_Quoted passage_
+++++
Today I received an e-mail from a reader who asked why I didn’t mention J. I. Packer in either Arminian Theology: Myths and Realities or Against Calvinism. That’s a good question. I didn’t, so now I will.

To the best of my knowledge, the only lengthy, detailed treatment of Arminianism in print by Packer was his Introduction to John Owen’s The Death of Death in the Death of Christ in A Quest for Godliness. It may be found at this web address. There Packer, a Calvinist, completely misrepresents Arminianism. It’s truly shocking how distorted his understanding of Arminianism was then. I don’t know if it’s improved since then or not.

For example, there he wrote that:

      3. The Spirit’s gift of internal grace was defined by the Arminians as ‘moral suasion’, the bare bestowal of an understanding of God’s truth. This, they granted – indeed, insisted – does not of itself ensure that anyone will ever make the response of faith. But Calvinists define this gift as not merely an enlightening, but also a regenerating work of God in men, ‘taking away their heart of stone, and giving unto them a heart of flesh; renewing their wills, and by his almighty power determining them to that which is good; and effectually drawing them to Jesus Christ; yet so as they come most freely, being made willing by his grace.’4 Grace proves irresistible just because it destroys the disposition to resist. Where the Arminian, therefore, will be content to say, ‘l decided for Christ’, ‘l made up my mind to be a Christian,’ the Calvinist will wish to speak of his conversion in more theological fashion, to make plain whose work it really was:

Long my imprisoned spirit lay
Fast bound in sin and nature’s night:
Thine eye diffused a quickening ray;
I woke; the dungeon flamed with light;
My chains fell off : my heart was free:
I rose, went forth, and followed thee.5

Clearly, these two notions of internal grace are sharply opposed to each other.

This is simply false. The original Arminians, the first Remonstrants, to say nothing of Arminius himself, did not so “define” “the Spirit’s gift of internal grace” (by which Packer apparently means prevenient grace). That would be semi-Pelagianism and, as I explain in Arminian Theology: Myths and Realities, some later Remonstrants such as Philip Limborch fell into that, but Arminius, the original Remonstrants and the Wesleys did not. I explain in Arminian Theology the classical Arminian view of human depravity (total) and the necessity of supernatural prevenient grace beyond mere mental enlightenment.
+++++
_Dataset excerpts_
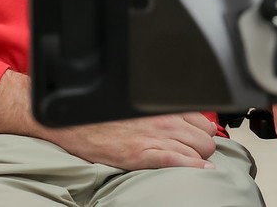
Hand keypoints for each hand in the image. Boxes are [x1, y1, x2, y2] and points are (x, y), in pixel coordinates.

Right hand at [0, 70, 218, 171]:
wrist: (70, 121)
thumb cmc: (99, 114)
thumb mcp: (135, 105)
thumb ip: (160, 109)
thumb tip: (179, 119)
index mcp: (162, 105)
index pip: (203, 121)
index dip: (201, 134)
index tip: (196, 141)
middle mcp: (163, 119)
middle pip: (206, 138)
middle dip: (201, 148)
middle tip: (190, 154)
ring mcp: (155, 137)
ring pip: (200, 151)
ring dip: (197, 159)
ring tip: (186, 163)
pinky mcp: (142, 154)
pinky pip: (179, 162)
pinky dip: (191, 169)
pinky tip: (195, 172)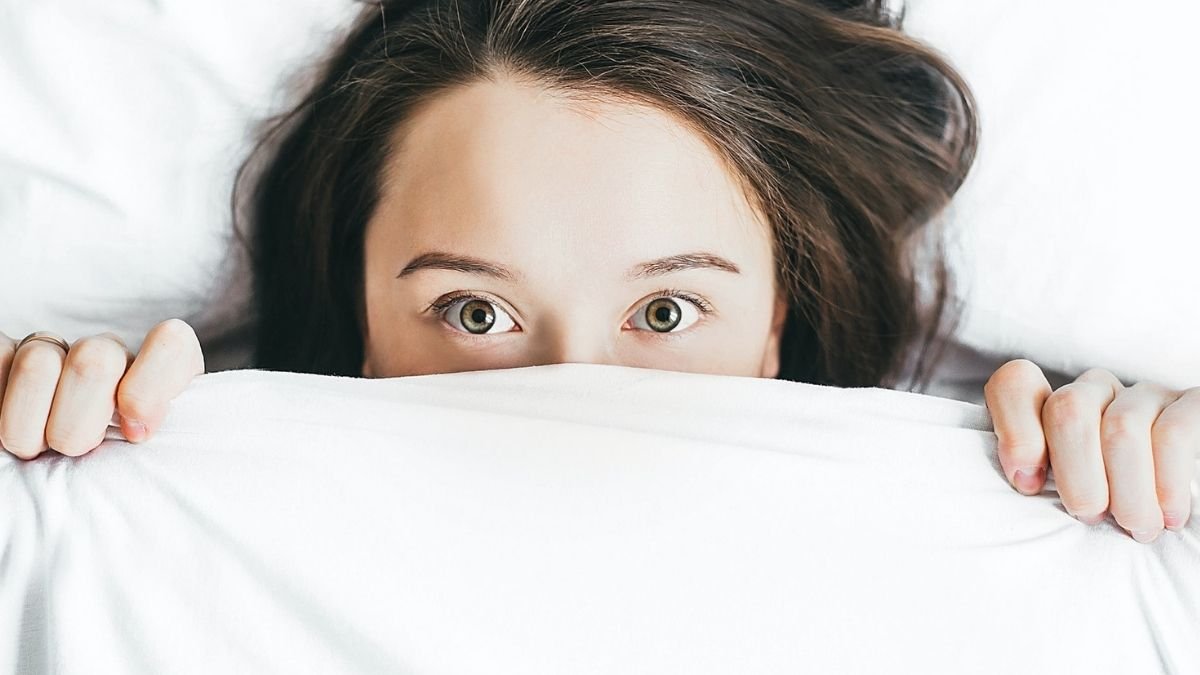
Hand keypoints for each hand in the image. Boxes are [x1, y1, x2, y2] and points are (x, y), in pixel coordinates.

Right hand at [0, 319, 203, 459]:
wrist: (43, 468)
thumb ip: (157, 445)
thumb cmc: (110, 472)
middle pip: (96, 361)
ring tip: (36, 449)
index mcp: (157, 374)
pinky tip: (10, 426)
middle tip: (73, 450)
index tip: (135, 433)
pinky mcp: (6, 354)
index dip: (151, 387)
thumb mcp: (149, 462)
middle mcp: (108, 355)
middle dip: (78, 423)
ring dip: (30, 426)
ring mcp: (54, 351)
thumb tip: (138, 431)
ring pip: (39, 364)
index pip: (171, 345)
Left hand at [984, 360, 1198, 542]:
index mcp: (1053, 405)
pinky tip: (1170, 515)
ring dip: (1127, 490)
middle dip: (1076, 474)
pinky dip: (1168, 483)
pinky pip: (1173, 434)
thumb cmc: (1110, 507)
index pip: (1015, 383)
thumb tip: (1024, 481)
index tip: (1029, 485)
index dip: (1015, 431)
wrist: (1171, 509)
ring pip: (1121, 428)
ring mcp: (1144, 394)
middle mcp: (1096, 391)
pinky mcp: (1192, 404)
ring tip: (1137, 528)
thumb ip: (1035, 477)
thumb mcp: (1062, 493)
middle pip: (1068, 409)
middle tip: (1091, 517)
+++++
_Tasks to complete_
A. List every book title named in the post on Packer and Arminianism.
B. Answer these about the post on Packer and Arminianism:
(i) According to the author, where does Packer's only lengthy, detailed treatment of Arminianism in print appear?
(ii) What term does Packer say the Arminians used to define the Spirit's gift of internal grace?
(iii) Which later Remonstrant does the author name as having fallen into semi-Pelagianism?
C. Continue the post on Packer and Arminianism, picking up right after its final sentence.

_Responses per task_
A.
Arminian Theology: Myths and Realities
Against Calvinism
The Death of Death in the Death of Christ
A Quest for Godliness

B.
(i) In his Introduction to John Owen's The Death of Death in the Death of Christ, in A Quest for Godliness.
(ii) 'Moral suasion.'
(iii) Philip Limborch.

C.
What is especially ironic about Packer’s statement is that he quotes Charles Wesley’s hymn And Can It Be? as alternative to the Arminian view. Apparently Packer thinks Wesley’s hymn is right. But wait! Charles Wesley, with his brother, was an Arminian. (John Wesley named his magazine The Arminian!) Anyone who bothers to do it can go back and read Arminius on this subject and see that he fully agreed with what Charles Wesley later wrote. (I quote Arminius and Wesley and numerous other Arminian theologians on prevenient grace extensively in Arminian Theology.)

In his footnote to the stanza from Wesley’s hymn Packer says, “Granted, it was Charles Wesley who wrote this, but it is one of the many passages in his hymns which make one ask, with ‘Rabbi’ Duncan, ‘Where’s your Arminianism now, friend’?”

Huh? The stanza Packer quotes approvingly expresses classical Arminianism perfectly. Where’s Wesley’s Arminianism “now?” There – in the hymn.

Clearly, and I say this boldly and without hesitation, Packer was confused about Arminianism when he shouldn’t have been. Whenever he wrote this he wrote it as a scholar claiming to know both Arminianism and Calvinism. Clearly he failed in his scholarship.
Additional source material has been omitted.